Un duplice esempio tipico è legato a quella che potremmo chiamare la “ricerca delle nuove centralità”: del nuovo strato sociale “centrale” o della nuova “rivendicazione centrale”. Ambedue in qualche modo provengono dal filone politico-culturale che ha origine in “Classe operaia” e in “Potere Operaio” e nella loro ideologizzazione dell'”operaio-massa”. La ricerca del nuovo “strato sociale centrale” ha portato, di volta in volta, a identificarlo con i “lavoratori autonomi di seconda generazione”, con i “lavoratoricognitivi”, con i precari… Come in passato, queste ideologie dimenticano che i “punti alti” (e più politici) della lotta di classe nascono dall’incontro-alleanza tra settori diversi delle classi oppresse: la rivoluzione russa vince grazie all’alleanza tra operai e contadini (e soldati, in gran parte contadini), ma anche il grande ciclo di lotte operaie italiane degli anni ‘60-70 non è opera esclusiva dell'”operaio-massa”, ma dell’incontro unitario tra questo e gli operai di mestiere e (almeno in parte) settori di impiegati e tecnici.
Analogo discorso può essere fatto per l’ideologizzazione di rivendicazioni di per sé giuste come quella del “salario di cittadinanza”, che spesso viene ipostatizzata sulla base di ideologie che vedono in ognuno di noi, anche quando guarda la televisione, un “produttore di plusvalore”: un obiettivo concreto di lotta, suscettibile di realizzazioni anche parziali, viene così ideologizzato in obiettivo-chiave e risolutivo.
Altre, e più recenti, elaborazioni danno giustamente rilievo alle straordinarie possibilità nuove aperte dalla “rete”, da Internet: aspetto indubbiamente vero, non solo “tecnico”, che è destinato a produrre cambiamenti profondi nelle forme di organizzazione, di lotta o politiche che siano: ma che non costituisce di per sé una “risposta” al problema dell’organizzazione politica, anche se ne modifica profondamente i termini.
Più “tradizionale” è la tendenza, che periodicamente riaffiora, a “scaricare sul sindacato” i compiti che l’assenza di organizzazioni politiche di classe “lascia scoperti”: una tendenza (lasciatelo dire a chi a suo tempo l’ha sostenuta) irrealistica in termini strategici, perché comporterebbe uno snaturamento (e una correlata sconfitta!) del sindacato – il che non vuol dire che questo, in periodi circoscritti, non svolga un ruolo politico più avanzato ed incisivo di quello dei partiti di sinistra (l’abbiamo visto negli anni 60-70 in Italia!): ma, ancora una volta, non è questa la “risposta duratura” al problema dell’organizzazione politica.

# Elenco di riferimento:
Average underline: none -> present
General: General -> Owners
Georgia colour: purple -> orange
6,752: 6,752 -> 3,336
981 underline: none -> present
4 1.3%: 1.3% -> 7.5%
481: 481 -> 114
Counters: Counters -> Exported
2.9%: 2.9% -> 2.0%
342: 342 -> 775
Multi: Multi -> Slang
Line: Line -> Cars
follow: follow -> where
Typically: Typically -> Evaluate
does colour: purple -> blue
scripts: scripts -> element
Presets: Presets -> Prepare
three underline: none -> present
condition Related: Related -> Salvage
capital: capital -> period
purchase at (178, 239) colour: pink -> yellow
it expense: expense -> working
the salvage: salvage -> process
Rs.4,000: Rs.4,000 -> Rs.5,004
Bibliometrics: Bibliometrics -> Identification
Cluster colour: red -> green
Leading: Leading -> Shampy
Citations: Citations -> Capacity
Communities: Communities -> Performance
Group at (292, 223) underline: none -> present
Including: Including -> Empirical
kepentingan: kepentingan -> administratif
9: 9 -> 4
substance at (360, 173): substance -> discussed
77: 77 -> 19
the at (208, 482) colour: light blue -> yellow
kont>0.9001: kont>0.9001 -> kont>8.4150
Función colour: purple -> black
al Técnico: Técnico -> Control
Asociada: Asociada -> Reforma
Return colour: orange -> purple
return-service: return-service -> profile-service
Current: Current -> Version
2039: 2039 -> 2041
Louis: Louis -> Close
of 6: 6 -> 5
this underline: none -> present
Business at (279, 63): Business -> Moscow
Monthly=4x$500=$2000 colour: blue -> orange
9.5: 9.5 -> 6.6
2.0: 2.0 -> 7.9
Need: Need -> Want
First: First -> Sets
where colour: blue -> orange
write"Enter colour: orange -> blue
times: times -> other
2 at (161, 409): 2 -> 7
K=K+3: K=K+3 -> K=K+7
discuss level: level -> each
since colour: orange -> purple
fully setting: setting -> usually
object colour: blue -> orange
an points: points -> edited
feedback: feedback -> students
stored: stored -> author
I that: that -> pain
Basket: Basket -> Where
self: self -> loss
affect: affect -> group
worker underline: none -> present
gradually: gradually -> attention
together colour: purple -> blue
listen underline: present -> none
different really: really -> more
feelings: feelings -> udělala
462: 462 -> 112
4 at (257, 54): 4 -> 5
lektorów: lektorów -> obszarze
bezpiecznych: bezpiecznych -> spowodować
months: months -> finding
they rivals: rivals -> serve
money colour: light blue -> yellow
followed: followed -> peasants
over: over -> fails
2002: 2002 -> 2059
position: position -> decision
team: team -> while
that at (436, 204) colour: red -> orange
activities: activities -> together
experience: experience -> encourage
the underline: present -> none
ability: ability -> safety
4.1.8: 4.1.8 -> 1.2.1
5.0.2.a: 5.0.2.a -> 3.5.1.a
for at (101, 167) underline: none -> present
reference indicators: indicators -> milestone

# Esercizio assegnato 1:
Quali righe dell'elenco contengono la parola "together"? Riportale tutte.
# Esercizio assegnato 2:
Prosegui il brano sull'organizzazione politica di classe partendo dal punto in cui si interrompe.

# Risposta attesa 1:
together colour: purple -> blue
activities: activities -> together

# Risposta attesa 2:
Ci sono infine i tentativi di organizzazioni politiche “storiche” di innestarsi sui nuovi movimenti. Tralasciando le “autoproclamazioni” ricorrenti di vari gruppetti della sinistra rivoluzionaria, un tentativo interessante era stato compiuto da Rifondazione nel rapporto col movimento no-global in occasione della conferenza di Genova – con qualche effetto di credibilità, subito dissipato dall’andamento ondivago del suo leader carismatico e da una vischiosità burocratica dell’organizzazione (questione troppo materiale perché il leader carismatico se ne occupasse).
In ogni caso, “senza partito niente rivoluzione”
Be’, e allora? Mi sembra sia ormai fin troppo chiaro che – tra le ipotesi che non considero “superate” – c’è la vecchia, cara idea “senza partito, niente rivoluzione”. Ma chi farà il partito, come lo farà, che tipo di organizzazione sarà – questi sono interrogativi a cui il nostro “vecchio bagaglio” (e l’attuale livello di analisi della situazione di classe) non sono in grado di rispondere, se non con alcune “avvertenze negative”.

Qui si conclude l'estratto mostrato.